Já as empresas precisarão se adaptar a um período de transição que vai até 2033. Durante esse tempo, será necessário operar nos dois sistemas — o atual e o novo — o que exigirá mais controle, tecnologia e compliance. Além disso, os prazos de pagamento e recebimento de fornecedores e clientes precisarão ser ajustados, já que o crédito de impostos só será garantido quando efetivamente recolhido pelo fornecedor.
Outro ponto importante é o chamado “imposto seletivo”, que incidirá sobre produtos nocivos à saúde ou ao meio ambiente, como cigarro, bebidas alcoólicas, bebidas açucaradas e carros a combustão. A tributação sobre heranças e doações também deve aumentar, adotando uma lógica progressiva: quanto maior o valor, maior a alíquota. Pequenos empreendedores, por outro lado, ganharão regras simplificadas, com possibilidade de isenção.
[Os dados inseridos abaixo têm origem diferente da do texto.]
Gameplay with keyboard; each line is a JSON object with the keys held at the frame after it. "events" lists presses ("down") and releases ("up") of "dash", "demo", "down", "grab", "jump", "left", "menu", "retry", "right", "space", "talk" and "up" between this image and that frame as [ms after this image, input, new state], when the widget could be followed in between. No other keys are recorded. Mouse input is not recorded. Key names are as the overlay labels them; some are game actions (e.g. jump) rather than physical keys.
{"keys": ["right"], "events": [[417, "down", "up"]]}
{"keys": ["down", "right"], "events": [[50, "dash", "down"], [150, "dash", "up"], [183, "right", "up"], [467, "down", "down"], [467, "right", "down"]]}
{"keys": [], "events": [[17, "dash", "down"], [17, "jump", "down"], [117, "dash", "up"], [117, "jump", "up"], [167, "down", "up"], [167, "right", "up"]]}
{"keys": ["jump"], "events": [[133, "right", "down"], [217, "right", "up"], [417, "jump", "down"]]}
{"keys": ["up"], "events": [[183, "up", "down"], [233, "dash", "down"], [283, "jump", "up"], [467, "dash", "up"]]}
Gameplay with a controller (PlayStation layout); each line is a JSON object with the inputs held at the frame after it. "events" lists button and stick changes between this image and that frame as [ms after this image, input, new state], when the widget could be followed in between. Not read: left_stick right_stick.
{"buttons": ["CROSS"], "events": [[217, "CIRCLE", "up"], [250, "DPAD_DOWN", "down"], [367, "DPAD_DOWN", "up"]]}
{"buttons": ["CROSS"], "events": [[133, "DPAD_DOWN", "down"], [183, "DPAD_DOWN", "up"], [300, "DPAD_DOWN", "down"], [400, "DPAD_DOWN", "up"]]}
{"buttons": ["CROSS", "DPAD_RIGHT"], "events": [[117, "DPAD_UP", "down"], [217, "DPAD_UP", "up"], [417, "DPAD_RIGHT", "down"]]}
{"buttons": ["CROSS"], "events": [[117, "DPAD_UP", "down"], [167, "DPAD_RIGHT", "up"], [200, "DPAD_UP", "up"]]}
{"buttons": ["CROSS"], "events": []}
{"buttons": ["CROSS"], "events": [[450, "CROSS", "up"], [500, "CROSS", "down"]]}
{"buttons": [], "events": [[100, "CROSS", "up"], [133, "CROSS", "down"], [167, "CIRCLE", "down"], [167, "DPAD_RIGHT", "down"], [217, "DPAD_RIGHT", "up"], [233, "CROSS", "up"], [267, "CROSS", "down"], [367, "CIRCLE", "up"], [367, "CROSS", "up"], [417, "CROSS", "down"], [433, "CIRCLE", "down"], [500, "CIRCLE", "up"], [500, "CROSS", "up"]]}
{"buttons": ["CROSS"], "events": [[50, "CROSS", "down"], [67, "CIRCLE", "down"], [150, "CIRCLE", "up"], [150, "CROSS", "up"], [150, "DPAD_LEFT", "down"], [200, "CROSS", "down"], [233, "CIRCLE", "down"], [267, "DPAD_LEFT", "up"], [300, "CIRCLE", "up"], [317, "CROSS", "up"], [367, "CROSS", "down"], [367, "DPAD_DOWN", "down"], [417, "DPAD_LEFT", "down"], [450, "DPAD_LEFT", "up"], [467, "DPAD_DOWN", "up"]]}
Na prática, a promessa é de um sistema mais transparente, justo e eficiente, mas a adaptação será um desafio, principalmente para pequenas e médias empresas que não contam com grandes estruturas de assessoria jurídica e fiscal. Para entender melhor como essas mudanças afetam o dia a dia das companhias, LexLegal entrevistou Ana Carolina Velloni, CFO da Legrand Brasil, multinacional francesa do setor elétrico e digital. Na conversa, ela explicou como a empresa está se preparando, os riscos para fornecedores e consumidores e os pontos de atenção que advogados e gestores devem ter neste novo cenário.
LexLegal: Ana, muitos brasileiros ainda não entendem bem o que está em jogo na reforma tributária. Quais são os principais impactos que ela trará para as empresas?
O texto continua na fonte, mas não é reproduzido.